Just this month Dateline has been drawing serious heat and another lawsuit for their sensational and ethically challenged series, "To Catch A Predator”.

Would Dateline hold off doing a story until the jury returned their verdict? With NBC’s dire need to boost their ratings decline, not a chance! Dateline problems were exemplified by their dumping of anchor Stone Phillips this week because they could no longer afford to pay his salary.

The Spector jury is far more at risk than any jury in memory for being contaminated by outside influences. Rather than sequester the jury Judge Fidler invited them to be bombarded with an avalanche of tabloid gossip by letting the jury loose in the unprecedented information age.

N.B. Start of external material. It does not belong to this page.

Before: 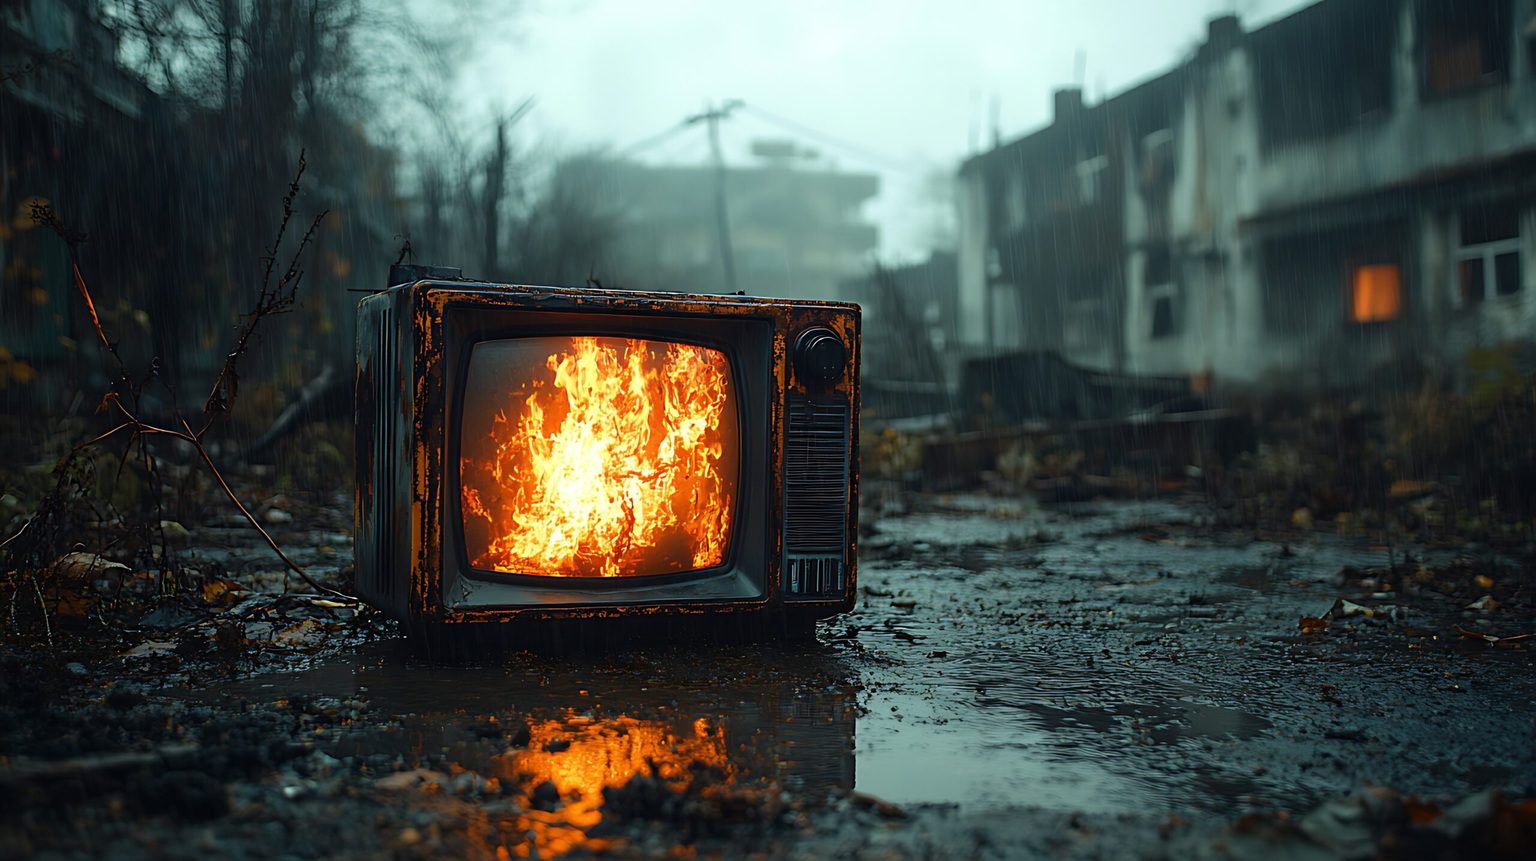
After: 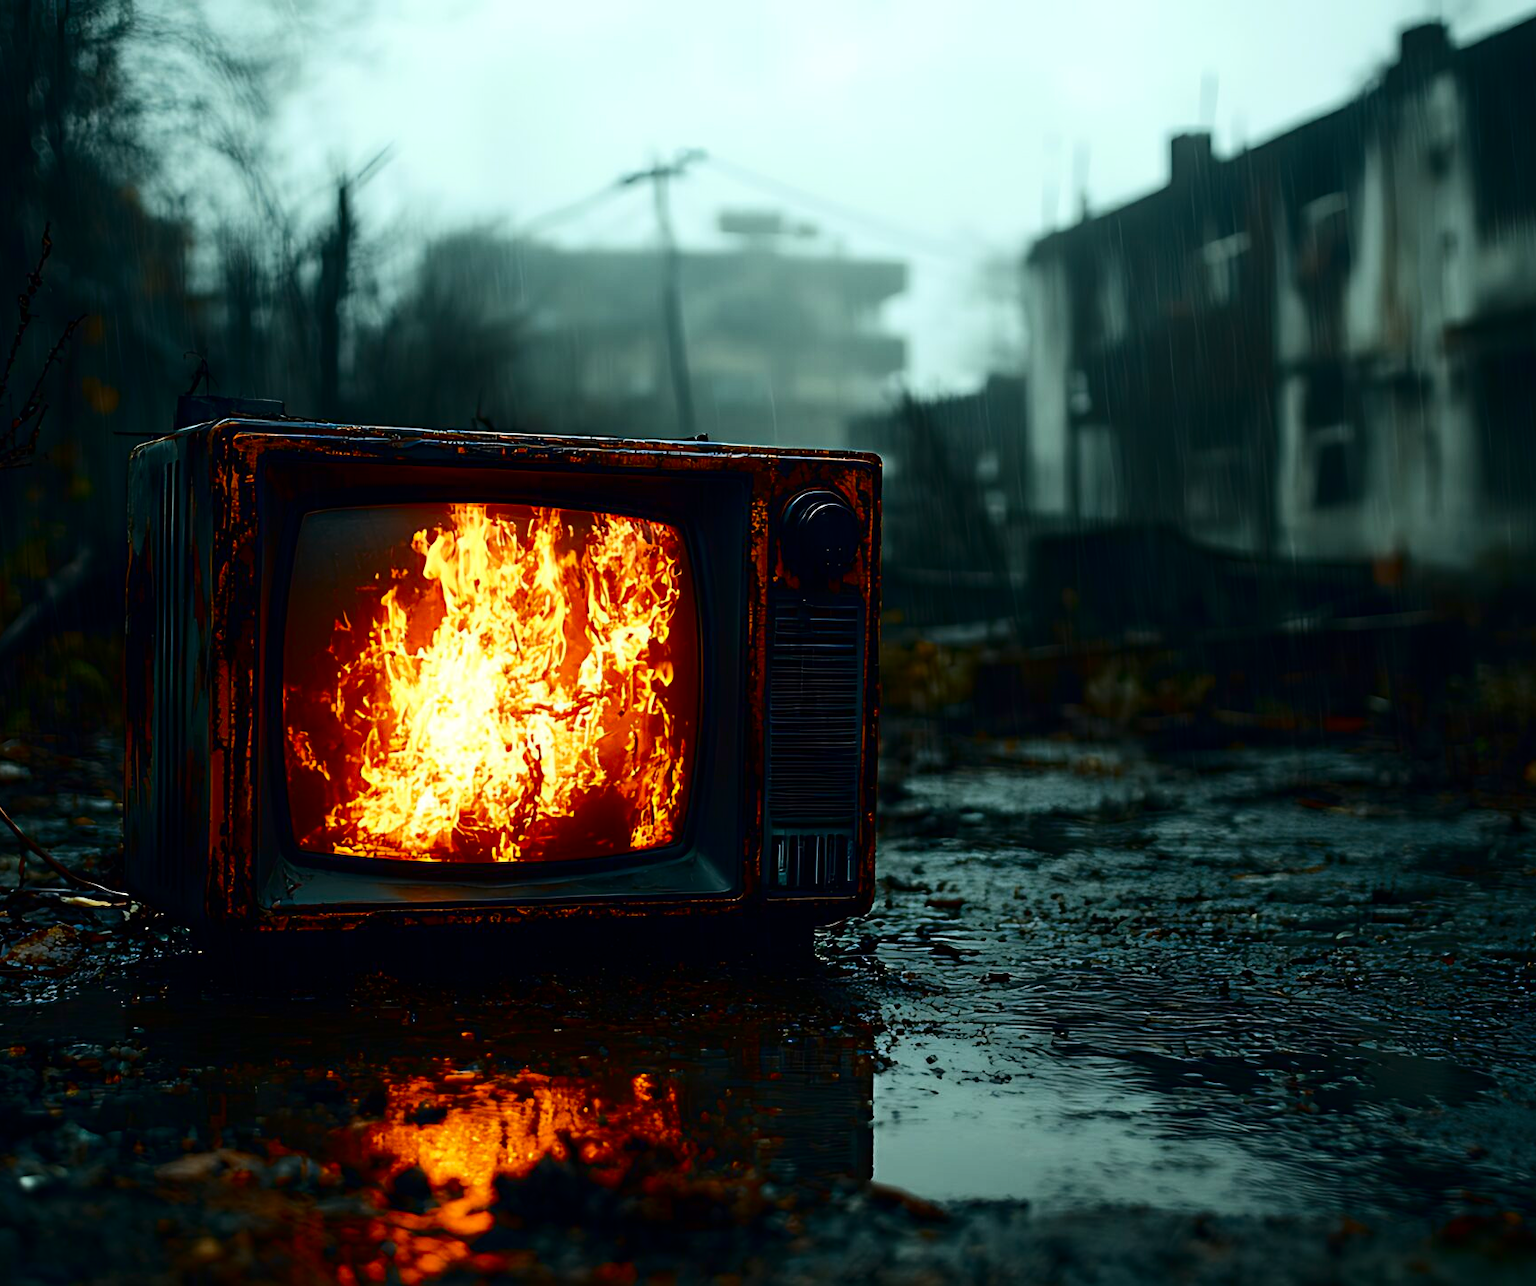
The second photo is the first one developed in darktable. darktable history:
crop and rotate: left 17.694%, right 15.369%
contrast brightness saturation: contrast 0.241, brightness -0.231, saturation 0.15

Judge Fidler apparently went out of his way to inform the jury of the Dateline hit piece targeting the Defendant. From the Court TV website Spector Trial Blog written by Harriet Ryan was the description of today’s judicial admonishment:

“The jurors are ready to call it a day. They look tired as they take their seats in the jury box. The judge wants to talk to them before they leave. "Dateline NBC" — the show, not the juror — is presenting an hour-long program tonight on the Spector case, and Fidler wants to make sure that channel-surfing jurors don’t ride that particular wave this evening.
“I have no idea what is in the show. I am not really interested, but the bottom line is, I am ordering you not to watch that show,” the judge says.
The judge gets a sly smile on his face and turns to Juror No. 2, the "Dateline producer." He says that while he is not expressing any feelings about the broadcast, “you are on lifetime jury duty.”
Everyone then laughs and then the juror replies tartly, “I thought I already was.”
Ouch, the judge says. More laughter, and the jurors are sent home.”

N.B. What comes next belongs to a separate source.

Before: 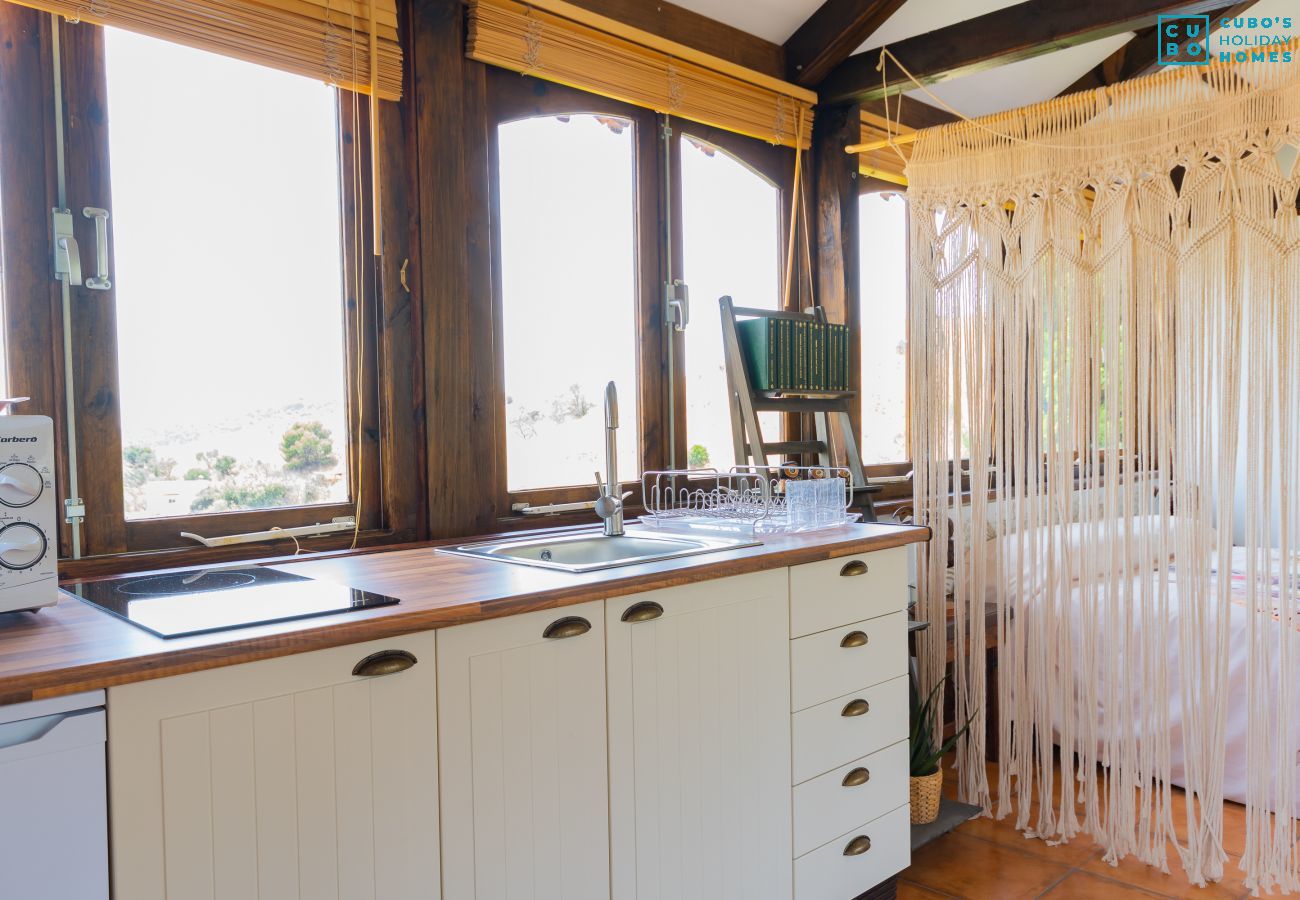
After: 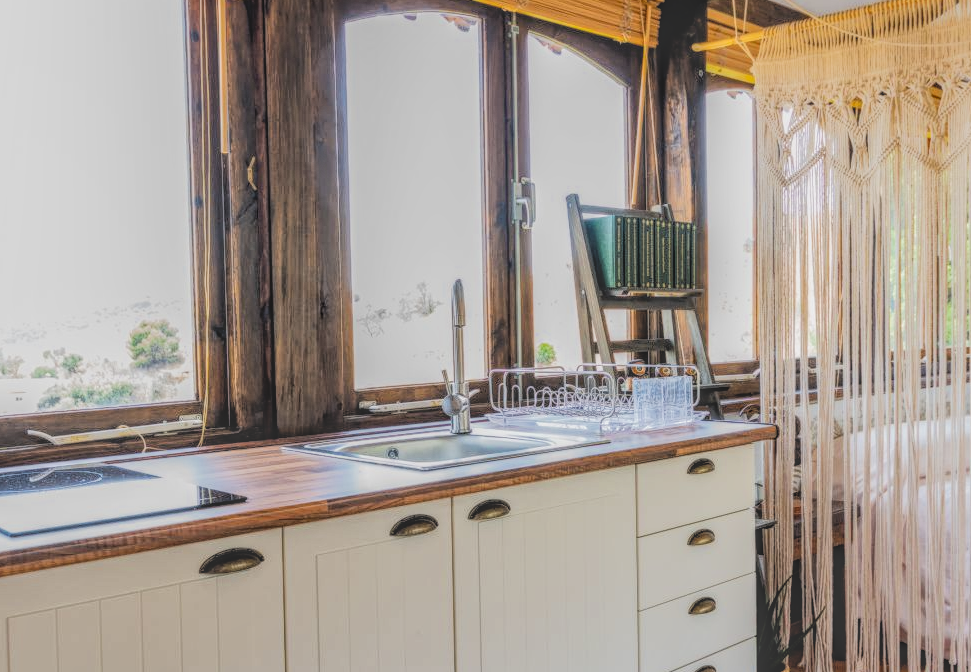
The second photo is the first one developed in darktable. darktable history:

Here the good judge gave Dateline free advertising, and as they say in the TV business delivered a tease, a world class one at that. The lame warning did little more than tempt the jury to watch the Dateline special that included all of the material that Judge Fidler ruled inadmissible.

My prediction? Yet another well reasoned defense motion for a mistrial in the morning.

1 comment:

Anonymous said...

There is nothing fair about Judge Fidler!